I was looking through my old files...

Jun 09, 2007 18:48

And I found this: My sister wrote this before I left for college, when she was still in high school.

College is a journey- a far off land of sunshine and adventure and adults and lofty blue sky. It is wreathed in clouds and tall buildings, long paved roads and oceans of beautiful young people. It’s the place that I can never reach- it is untouchable and enchanted like a dream. When the people around you reach a certain age, they too, become beautiful and ascend to that far-off “college,” as if through a cloud… a cloud that you cannot pass through. Sisters, brothers, friends- they all get that dreamy misty look in their eyes, and you know then that they are gone. College has captured the heart and mind of yet another person. A person that you have grown with and lived with and shared every soft moment and painful second of your young life with, and whom you love and cannot bear to be stolen away.
The whole house is suddenly a swarm of energy and activity and friends dropping by, as she packs up all of the things that she loves and cannot bear to leave behind, and then you are forgotten.
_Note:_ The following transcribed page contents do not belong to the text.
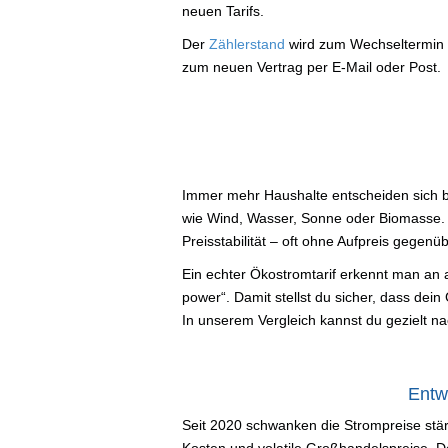
neuen Tarifs.
Der
Zählerstand
wird zum Wechseltermin a
zum neuen Vertrag per E-Mail oder Post.
Immer mehr Haushalte entscheiden sich 
wie Wind, Wasser, Sonne oder Biomasse. 
Preisstabilität – oft ohne Aufpreis gegen
Ein echter Ökostromtarif erkennt man an
power“. Damit stellst du sicher, dass dein
In unserem Vergleich kannst du gezielt nach 
Entw
Seit 2020 schwanken die Strompreise stär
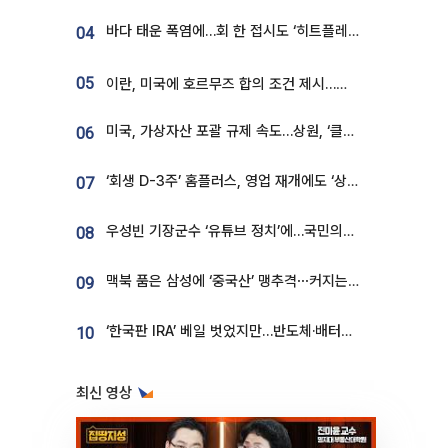
바다 태운 폭염에…회 한 접시도 ‘히트플레이션’
04
05
이란, 미국에 호르무즈 합의 조건 제시…美 “경기 아직 안 끝나” [종합]
미국, 가상자산 포괄 규제 속도…상원, ‘클래리티법’ 9월 절차투표 추진
06
‘회생 D-3주’ 홈플러스, 영업 재개에도 ‘상품 공급망’ 복구가 생존 관건
07
우성빈 기장군수 ‘유튜브 정치’에…국민의힘 군의원들 집단 반발
08
맥북 품은 삼성에 ‘중국산’ 맹추격⋯커지는 노트북 OLED 시장
09
‘한국판 IRA’ 베일 벗었지만…반도체·배터리 업계 “시행령이 관건”
10
최신 영상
The night before, you stand in her dark room and watch her sleep and gaze longingly at the luggage and boxes on the floor, and you envy them, because you cannot share with her those long exciting years of her life, and there is no room for you in those boxes, in that luggage. You want to take something precious from that pile of belongings, something that can anchor her here and that you can look at and be sure that she will come back for it- and maybe that thing is you, but you can never really be so confident. And in the morning, when it is still early and the sky is pearly and gray, the house is roused again, and then all the memories and belongings and her drift through your fingers like water. Then there are tears at the door, because she will miss you, but your tears come from your soul, because you are being broken in two… and you wonder why college is stealing your sister away.
And so she soars off towards her golden futures and her adventures, and leaves behind forever the past and childhood and walls and…you.
And you still wake up in the mornings, eager to see her sleepy face, and come home at night, comforted by the thought of her open ears and her warm heart. But all there is left is an empty shell of her room, and a dark place in your heart, for now she is already oceans away.

And then I started to cry because I missed how close we were.
I watched the video she made about our old house and stared at the last scene, which was just a photo of the bathroom floor between our rooms, where we used to talk for hours.